Parenting

Love Your Child Enough to Let Them Hurt

When you love your kids, nothing hurts more than seeing them in pain. As a mom, I can hardly bear to see my kids in any kind of distress, whether it be physical, emotional, or spiritual. From skinned knees to serious medical issues, squabbles with friends to messy breakups, parents have to help their kids through plenty of painful times on the journey to adulthood…and beyond.

Naturally, parents want to help remove pain from their child’s life. But is that always the best thing? Perhaps not. I would like to offer you a piece of advice that sounds crazy but is rooted in decades of experience: sometimes, it’s okay to let your child hurt. Pain is a normal part of life. In order to grow and mature, people will encounter pain and must learn how to deal with it.

That’s not to say we shouldn’t care if our children are suffering, and it doesn’t mean we shouldn’t be there to support them. But as a culture, we have created an environment that practically worships ease, comfort, and minimizing pain. There is a temptation to make a pain-free, stress-free, boredom-free, struggle-free existence the absolute goal of our lives. We constantly seek to medicate, entertain, and control everything around us. Mediocrity is fine, as long as it is comfortable.

Why are we so obsessed with comfort at the expense of more valuable things, like personal growth and the ability to deal with long-term problems?

Benjamin Franklin frequently quipped, in what has become clichéd and meme-worthy now, “There’s no gain without pain.” He was right. If we jump right in every time our kids find themselves in an uncomfortable—or even painful—situation, we stunt their emotional growth and make it that much more difficult for them to mature into healthy and competent adults.

In his book, 12 Huge Mistakes Parents Can Avoid, Tim Elmore listed 4 ways parents can take their natural inclination to remove their kids’ pain too far.

  1. We medicate…giving kids an aid to eliminate aches. We offer an external painkiller so they don’t feel badly.
  2. We initiate…stepping in to intervene on their behalf. Before they have a chance to solve their problem, we solve it for them.
  3. We alleviate…doing something that reduces discomfort. We provide an alternative that will diminish any harsh realities they face.
  4. We intoxicate…offering an artificial distraction to the pain. We lend artificial, even unhealthy means, to distract them from their hurt.

What happens when parents take these steps?

They create dependent, emotionally needy adults who are unable to cope with real-world realities. Elmore went on to explore current statistics that demonstrate all too well what a culture that values removing pain has done to the newest generation of young adults. More than half of young adults under 25 are unemployed or underemployed. Approximately 60 percent of people between the ages of 18 and 39 who aren’t students are still receiving financial assistance from their parents. (And we’re not talking about Christmas and birthday gifts here.)
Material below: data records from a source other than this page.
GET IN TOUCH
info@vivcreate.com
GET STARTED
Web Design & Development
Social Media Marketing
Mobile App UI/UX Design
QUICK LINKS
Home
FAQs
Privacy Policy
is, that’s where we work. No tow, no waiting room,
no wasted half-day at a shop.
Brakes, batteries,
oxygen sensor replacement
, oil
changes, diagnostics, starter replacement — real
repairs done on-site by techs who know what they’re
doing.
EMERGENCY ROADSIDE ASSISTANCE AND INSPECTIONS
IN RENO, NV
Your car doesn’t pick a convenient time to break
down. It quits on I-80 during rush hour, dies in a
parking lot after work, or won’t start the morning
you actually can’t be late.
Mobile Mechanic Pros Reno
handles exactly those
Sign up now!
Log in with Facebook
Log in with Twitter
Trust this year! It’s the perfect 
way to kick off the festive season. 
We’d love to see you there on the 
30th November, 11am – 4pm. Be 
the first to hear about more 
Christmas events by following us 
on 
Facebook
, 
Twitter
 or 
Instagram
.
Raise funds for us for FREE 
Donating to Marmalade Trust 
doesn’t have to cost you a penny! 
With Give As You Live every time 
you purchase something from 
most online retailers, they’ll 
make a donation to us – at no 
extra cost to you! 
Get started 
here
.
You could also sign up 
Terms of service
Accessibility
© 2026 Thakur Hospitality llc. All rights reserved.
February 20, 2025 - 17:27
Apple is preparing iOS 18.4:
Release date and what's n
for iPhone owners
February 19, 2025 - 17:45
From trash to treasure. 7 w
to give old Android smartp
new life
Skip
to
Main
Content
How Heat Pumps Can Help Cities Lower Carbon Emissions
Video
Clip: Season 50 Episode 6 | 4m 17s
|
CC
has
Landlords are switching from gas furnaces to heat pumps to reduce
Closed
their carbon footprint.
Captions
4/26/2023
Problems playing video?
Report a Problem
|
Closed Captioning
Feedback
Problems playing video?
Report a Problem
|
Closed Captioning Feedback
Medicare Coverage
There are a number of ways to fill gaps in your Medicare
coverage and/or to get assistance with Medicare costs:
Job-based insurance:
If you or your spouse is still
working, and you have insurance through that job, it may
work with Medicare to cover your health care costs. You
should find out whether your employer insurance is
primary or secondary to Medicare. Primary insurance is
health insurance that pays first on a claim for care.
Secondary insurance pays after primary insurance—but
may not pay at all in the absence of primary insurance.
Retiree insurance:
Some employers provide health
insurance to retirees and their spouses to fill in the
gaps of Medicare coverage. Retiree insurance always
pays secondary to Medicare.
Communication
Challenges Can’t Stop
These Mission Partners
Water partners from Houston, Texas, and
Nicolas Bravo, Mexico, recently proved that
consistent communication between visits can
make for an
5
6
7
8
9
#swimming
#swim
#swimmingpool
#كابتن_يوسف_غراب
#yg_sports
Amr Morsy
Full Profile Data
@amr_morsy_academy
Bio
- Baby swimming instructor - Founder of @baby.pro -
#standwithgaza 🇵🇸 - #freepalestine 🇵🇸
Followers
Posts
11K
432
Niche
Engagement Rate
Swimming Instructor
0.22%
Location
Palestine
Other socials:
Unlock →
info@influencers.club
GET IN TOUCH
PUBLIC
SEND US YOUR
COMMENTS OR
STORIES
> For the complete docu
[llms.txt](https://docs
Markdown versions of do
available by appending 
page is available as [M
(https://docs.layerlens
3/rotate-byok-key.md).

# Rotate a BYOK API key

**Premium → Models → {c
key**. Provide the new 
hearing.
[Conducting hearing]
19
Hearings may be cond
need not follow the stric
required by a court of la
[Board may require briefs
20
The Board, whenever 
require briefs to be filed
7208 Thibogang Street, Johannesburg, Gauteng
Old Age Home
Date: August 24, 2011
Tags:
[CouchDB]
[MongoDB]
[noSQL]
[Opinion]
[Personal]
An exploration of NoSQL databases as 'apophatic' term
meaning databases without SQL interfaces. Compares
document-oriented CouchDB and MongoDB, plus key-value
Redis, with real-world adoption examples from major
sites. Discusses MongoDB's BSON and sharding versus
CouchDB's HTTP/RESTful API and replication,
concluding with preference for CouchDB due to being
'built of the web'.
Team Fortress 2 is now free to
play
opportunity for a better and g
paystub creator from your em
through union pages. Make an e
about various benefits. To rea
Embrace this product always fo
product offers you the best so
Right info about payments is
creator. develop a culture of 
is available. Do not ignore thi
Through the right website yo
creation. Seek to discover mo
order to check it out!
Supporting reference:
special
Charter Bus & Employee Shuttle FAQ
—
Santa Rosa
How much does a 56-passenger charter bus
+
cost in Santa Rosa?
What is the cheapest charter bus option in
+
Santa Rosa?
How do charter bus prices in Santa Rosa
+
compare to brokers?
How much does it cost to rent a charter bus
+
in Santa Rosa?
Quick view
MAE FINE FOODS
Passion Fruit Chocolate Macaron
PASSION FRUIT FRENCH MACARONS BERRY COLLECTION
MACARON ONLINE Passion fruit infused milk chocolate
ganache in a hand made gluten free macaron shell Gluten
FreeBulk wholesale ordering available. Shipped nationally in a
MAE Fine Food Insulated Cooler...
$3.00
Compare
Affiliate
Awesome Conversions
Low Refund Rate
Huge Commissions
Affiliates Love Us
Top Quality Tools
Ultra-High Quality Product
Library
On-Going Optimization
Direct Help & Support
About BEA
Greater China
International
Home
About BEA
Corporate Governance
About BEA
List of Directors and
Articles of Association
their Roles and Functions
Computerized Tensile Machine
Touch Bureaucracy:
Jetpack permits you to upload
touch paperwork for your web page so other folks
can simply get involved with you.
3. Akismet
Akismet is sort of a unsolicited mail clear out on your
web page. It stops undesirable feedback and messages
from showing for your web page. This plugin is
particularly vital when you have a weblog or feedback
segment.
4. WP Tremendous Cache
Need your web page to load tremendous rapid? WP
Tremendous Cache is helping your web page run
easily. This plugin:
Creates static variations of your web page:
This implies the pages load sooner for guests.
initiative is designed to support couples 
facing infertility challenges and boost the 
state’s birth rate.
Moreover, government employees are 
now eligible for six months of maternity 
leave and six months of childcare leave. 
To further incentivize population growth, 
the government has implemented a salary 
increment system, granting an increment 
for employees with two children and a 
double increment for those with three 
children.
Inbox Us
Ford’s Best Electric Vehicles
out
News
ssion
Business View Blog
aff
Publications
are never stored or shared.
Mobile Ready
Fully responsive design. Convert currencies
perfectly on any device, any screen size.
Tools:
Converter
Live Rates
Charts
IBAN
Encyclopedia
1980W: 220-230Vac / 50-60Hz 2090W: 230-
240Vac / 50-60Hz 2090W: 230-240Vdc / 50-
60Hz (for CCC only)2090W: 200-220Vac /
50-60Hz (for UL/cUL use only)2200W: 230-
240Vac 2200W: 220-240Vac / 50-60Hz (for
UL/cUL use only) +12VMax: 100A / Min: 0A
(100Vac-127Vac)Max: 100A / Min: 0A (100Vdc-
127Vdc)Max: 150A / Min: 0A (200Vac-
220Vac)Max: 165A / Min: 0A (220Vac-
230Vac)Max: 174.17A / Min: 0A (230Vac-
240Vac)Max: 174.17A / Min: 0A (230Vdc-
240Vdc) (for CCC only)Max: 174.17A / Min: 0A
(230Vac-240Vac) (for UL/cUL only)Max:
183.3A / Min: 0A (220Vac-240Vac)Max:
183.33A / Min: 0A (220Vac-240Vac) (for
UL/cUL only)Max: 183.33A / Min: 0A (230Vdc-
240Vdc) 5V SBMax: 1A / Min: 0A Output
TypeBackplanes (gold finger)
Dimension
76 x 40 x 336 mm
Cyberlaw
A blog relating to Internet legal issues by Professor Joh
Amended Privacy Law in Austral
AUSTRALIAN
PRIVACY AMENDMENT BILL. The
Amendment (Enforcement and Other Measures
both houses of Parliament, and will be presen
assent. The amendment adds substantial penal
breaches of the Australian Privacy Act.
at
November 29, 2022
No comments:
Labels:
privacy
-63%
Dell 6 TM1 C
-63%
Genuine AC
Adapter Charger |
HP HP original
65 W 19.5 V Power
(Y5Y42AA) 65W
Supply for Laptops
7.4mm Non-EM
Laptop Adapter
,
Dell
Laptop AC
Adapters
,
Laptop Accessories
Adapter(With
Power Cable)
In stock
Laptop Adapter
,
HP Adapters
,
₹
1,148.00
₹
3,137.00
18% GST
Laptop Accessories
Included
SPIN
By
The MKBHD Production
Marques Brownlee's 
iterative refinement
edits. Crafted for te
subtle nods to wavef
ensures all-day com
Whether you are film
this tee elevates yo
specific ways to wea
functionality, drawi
These numbers are startling and sobering. Admittedly, our economy has struggled and continues to underperform. Yet we as parents can’t help but want more for our children. We want more for them to graduate but cannot keep a job because they have been crippled by an inability to survive in the real world! We should be doing everything we can to help them succeed. Sometimes that means allowing them to learn painful lessons as early as possible in their life so they can avoid tremendous consequences down the road.

Passionate, loving parenting means not medicating, initiating, alleviating, and intoxicating. It means not valuing the removal of all pain from our child’s life. It means helping them learn hard lessons now, so they will be better off in the future.